The systems are now all online on top of LVM instead. Beautiful.

I've noticed one more thing in /etc/webmin/servers:

xen_disksize=40960
xen_disktotal=47244640256

These are the old 40 GB values. Cloudmin's web GUI itself is actually ignoring these lines, and showing me the new 100 GB size on the LV properly, so things are working properly and it doesn't seem like Cloudmin uses these lines anymore.

So the question is what relation these two lines have when the VM has been changed to LVM? It looks like they are only relevant when the VM is disk image-based and can safely be deleted.

Submitted by JamieCameron on Wed, 06/05/2013 - 22:49 Comment #13

Those lines are cached information about total disk usage by the VM. Since you re-sized the disks outside of Cloudmin, you should remove the xen_disktotal line and adjust the xen_disksize line to be the new root disk size in MB.

Submitted by aitte on Thu, 06/06/2013 - 04:07 Comment #14

Yeah I figured they were cached information. Thanks. I've removed disktotal and changed disksize to be the same as the output of lvdisplay --units m (returned 102400.00 MiB), in other words "xen_disksize=102400".

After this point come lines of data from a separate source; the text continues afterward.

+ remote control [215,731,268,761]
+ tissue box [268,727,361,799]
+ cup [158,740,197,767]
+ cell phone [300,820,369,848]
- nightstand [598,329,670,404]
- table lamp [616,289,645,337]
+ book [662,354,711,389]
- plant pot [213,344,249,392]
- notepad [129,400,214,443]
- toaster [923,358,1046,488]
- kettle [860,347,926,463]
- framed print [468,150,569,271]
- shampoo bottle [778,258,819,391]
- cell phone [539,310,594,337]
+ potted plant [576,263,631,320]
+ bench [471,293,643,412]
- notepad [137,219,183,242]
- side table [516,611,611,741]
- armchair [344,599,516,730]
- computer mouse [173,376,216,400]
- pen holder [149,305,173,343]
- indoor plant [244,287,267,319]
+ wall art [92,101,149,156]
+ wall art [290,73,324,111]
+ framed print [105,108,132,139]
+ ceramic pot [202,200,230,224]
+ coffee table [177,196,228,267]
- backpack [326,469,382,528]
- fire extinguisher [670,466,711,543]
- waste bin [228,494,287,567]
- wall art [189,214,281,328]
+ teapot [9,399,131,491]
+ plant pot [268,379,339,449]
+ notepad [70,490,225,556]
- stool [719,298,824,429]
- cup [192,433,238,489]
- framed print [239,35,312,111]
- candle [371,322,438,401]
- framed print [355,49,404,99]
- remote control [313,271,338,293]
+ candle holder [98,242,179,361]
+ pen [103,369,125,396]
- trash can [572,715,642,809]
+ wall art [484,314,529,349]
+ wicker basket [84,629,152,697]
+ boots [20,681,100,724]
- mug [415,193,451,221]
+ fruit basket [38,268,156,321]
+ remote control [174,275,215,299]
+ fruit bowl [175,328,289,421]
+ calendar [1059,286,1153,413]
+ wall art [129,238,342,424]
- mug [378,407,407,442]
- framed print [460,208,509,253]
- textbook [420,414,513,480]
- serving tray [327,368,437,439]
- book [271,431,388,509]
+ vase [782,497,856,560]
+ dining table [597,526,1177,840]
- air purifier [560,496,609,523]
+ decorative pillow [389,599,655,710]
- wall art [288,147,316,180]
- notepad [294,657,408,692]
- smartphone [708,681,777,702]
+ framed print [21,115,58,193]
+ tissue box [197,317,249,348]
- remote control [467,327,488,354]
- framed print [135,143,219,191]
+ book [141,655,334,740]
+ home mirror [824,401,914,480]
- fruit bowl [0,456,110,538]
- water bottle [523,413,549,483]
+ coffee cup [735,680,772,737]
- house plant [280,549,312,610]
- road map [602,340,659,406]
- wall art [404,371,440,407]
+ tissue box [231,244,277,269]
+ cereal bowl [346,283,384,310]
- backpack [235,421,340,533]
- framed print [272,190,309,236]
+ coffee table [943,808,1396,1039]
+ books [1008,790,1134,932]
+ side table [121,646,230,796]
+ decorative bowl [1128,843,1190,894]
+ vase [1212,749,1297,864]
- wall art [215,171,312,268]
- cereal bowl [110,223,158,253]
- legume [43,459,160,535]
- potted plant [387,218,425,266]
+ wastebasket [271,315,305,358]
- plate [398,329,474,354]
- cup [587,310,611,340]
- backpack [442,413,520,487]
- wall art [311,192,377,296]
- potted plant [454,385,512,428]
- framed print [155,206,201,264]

Looks like everything is perfectly migrated now.

Good luck possibly making this migration a built-in feature. If you want to still do offline resizes but avoid the serious bug I mentioned, then I have an idea for a safety-check:

Use dumpe2fs /dev/vg0/server1_root to see if "Filesystem features:" contains "resize_inode" (aka "reserved Gdt blocks in order to allow online resizing"). If this Ext4 feature is present, the FS is ready to do expansions while the system is running. However, this is the feature that wasn't known about by outdated resize2fs versions while doing OFFLINE resizes, leading to heavy corruption.
If that feature is NOT enabled, it's safe to use resize2fs without any other checks.
If that feature IS enabled, check the version of the resize2fs tool to make sure it is >= 1.42.7 OTHERWISE the filesystem WILL become corrupted. Note that 1.42.7 is so new that most distros don't even have it. But it's better to tell the user "you can't resize this filesystem until you upgrade e2fsprogs" than to let them go through with it and lose all their data.

This extra piece of info was the least I could do as thanks for your help.

Submitted by JamieCameron on Thu, 06/06/2013 - 11:59 Comment #15

I guess the reason why we haven't seen this is that all Cloudmin pre-built images use ext3, primarily because some older distros (like CentOS 5) that are commonly used on host systems don't support ext4.

Submitted by aitte on Thu, 06/06/2013 - 14:05 Comment #16

Ahh, that is definitely why you haven't seen it. I am sure most users use the prebuilt images.

Ext4 with extents is quite a bit faster than Ext3, by the way. Consider moving over to it, even if that means dropping pre-built image support for some pre-2008 host OS's. In a VM, I/O is always going to suffer anyway, so it's good to avoid extra slowdowns wherever possible.

See: en.community.dell.com/techcenter/high-performance-computing/w/wiki/2290.aspx

Submitted by JamieCameron on Thu, 06/20/2013 - 01:10 Comment #17

FYI, support for moving VM disks between files, LVM and iSCSI has been implemented, and will be included in the next Cloudmin release.

Submitted by aitte on Thu, 06/20/2013 - 10:57 Comment #18

That's very cool, I am glad the feature now exists so that other users don't have to go through the long manual process. :-)

Submitted by Issues on Thu, 07/04/2013 - 16:11 Comment #19

Automatically closed -- issue fixed for 2 weeks with no activity.

Submitted by Issues on Thu, 07/04/2013 - 18:12 Comment #20

Automatically closed -- issue fixed for 2 weeks with no activity.

Submitted by Issues on Thu, 07/04/2013 - 19:41 Comment #21

Automatically closed -- issue fixed for 2 weeks with no activity.